Post a 1 page paper APA format
1. a description of the respiratory disorder you selected including types of drugs that would be prescribed to patients to treat associated symptoms.
2. Then, explain how the factor you selected might impact effects of prescribed drugs, as well as any measures you might take to help reduce negative side effects.
· Arcangelo, V. P., & Peterson, A. M. (Eds.). (2013). Pharmacotherapeutics for advanced practice: A practical approach (3rd ed.). Ambler, PA: Lippincott Williams & Wilkins.
o Chapter 18, “Otitis Media and Otitis Externa” (pp. 217–227)
This chapter compares the causes and pathophysiology of two common ear infections—otitis media and otitis externa. It also identifies types of drugs used to treat these ear infections.
o Chapter 24, “Upper Respiratory Infections” (pp. 332–345)
This chapter explores the causes, pathophysiology, and diagnostic criteria of two upper respiratory infections—the common cold and sinusitis—as well as drug therapy for both infections. It also covers monitoring patient response and patient education of drug therapy for these infections.
o Chapter 25, “Asthma” (pp. 346–364)
This chapter examines the causes, pathophysiology, pharmacogenomics, and diagnostic criteria of asthma. It also outlines suggested drug therapy plans for asthmatic patients.

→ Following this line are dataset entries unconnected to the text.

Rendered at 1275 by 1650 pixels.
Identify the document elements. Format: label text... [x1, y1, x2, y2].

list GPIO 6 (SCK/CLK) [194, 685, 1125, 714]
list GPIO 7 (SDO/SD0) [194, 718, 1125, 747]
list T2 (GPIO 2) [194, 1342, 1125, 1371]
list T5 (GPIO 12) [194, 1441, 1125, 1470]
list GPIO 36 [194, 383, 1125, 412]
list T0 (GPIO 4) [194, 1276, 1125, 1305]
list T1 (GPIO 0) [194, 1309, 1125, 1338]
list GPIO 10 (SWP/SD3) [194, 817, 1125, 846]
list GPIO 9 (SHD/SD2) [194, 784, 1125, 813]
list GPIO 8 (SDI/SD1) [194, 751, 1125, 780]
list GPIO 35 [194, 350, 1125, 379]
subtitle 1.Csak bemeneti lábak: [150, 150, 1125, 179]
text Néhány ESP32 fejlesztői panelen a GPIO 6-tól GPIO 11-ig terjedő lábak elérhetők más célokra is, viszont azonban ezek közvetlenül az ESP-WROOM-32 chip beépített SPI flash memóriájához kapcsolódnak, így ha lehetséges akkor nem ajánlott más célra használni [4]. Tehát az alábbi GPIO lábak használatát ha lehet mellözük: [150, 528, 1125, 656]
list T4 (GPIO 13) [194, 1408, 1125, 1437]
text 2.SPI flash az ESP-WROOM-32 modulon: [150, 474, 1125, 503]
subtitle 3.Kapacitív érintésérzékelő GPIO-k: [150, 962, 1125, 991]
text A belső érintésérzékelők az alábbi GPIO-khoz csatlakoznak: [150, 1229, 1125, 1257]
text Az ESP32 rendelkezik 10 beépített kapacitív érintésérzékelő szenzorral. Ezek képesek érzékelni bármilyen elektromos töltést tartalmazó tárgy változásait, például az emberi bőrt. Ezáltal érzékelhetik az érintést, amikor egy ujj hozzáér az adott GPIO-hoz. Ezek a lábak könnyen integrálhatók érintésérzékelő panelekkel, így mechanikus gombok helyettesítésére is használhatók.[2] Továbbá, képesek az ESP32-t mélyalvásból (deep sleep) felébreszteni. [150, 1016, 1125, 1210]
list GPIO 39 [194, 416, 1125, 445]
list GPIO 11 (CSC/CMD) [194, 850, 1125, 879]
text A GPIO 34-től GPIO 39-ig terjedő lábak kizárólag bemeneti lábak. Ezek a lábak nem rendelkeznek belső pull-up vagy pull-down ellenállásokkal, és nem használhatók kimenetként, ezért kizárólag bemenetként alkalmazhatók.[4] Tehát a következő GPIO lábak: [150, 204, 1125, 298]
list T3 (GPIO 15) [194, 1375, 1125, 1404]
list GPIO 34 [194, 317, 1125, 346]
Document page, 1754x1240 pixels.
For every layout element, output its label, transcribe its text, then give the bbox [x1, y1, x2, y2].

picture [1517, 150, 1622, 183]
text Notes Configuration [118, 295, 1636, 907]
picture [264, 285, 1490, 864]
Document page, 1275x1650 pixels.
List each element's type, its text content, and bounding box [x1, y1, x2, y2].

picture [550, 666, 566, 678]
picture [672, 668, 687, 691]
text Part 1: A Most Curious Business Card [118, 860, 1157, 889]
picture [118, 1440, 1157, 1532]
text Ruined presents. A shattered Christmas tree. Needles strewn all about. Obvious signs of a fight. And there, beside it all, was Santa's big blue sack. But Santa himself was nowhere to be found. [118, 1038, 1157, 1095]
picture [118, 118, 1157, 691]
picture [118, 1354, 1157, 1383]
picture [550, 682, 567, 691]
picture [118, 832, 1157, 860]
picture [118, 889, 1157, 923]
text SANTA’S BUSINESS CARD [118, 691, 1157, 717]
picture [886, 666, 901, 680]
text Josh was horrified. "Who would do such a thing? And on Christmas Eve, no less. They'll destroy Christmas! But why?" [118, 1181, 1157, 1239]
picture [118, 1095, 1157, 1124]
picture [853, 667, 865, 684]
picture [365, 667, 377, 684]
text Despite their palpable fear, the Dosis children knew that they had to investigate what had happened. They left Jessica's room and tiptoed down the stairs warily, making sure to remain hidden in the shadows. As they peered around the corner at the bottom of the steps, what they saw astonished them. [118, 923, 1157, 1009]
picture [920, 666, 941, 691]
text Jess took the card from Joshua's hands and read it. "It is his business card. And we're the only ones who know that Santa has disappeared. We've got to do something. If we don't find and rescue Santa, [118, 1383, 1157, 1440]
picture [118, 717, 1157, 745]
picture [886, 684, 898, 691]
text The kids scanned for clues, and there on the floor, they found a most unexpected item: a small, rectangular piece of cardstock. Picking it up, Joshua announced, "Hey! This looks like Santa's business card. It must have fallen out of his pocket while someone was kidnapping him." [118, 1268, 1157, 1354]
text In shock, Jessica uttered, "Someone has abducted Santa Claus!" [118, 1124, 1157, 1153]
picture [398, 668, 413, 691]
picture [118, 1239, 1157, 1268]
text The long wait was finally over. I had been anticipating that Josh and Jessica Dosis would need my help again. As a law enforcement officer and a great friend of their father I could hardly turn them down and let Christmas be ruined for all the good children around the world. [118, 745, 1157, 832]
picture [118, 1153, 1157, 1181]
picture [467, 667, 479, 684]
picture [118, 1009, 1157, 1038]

o Chapter 26, “Chronic Obstructive Pulmonary Disease” (pp. 366–374)
This chapter explains the causes and pathophysiology of chronic obstructive pulmonary disease (COPD). It also examines the process of selecting, administering, and managing drug therapy for COPD patients.
o Chapter 27, “Bronchitis and Pneumonia” (pp. 375–390)
This chapter begins by examining the causes, pathophysiology, and diagnostic criteria of acute bronchitis, chronic bronchitis, and community-acquired pneumonia. It then explores the process of selecting, administering, and managing drug therapy for patients with bronchitis and pneumonia.
· Drugs.com. (2012). Retrieved from http://www.drugs.com/
This website presents a comprehensive review of prescription and over-the-counter drugs including information on common uses and potential side effects. It also provides updates relating to new drugs on the market, support from health professionals, and a drug-drug interactions checker.
· National Heart Lung and Blood Institute. (2007). Expert panel report 3 (EPR3): Guidelines for the diagnosis and management of asthma. Retrieved fromhttp://www.nhlbi.nih.gov/guidelines/asthma/asthgdln.htm
This website presents guidelines for diagnosing and managing asthma and outlines treatment recommendations for specific age groups.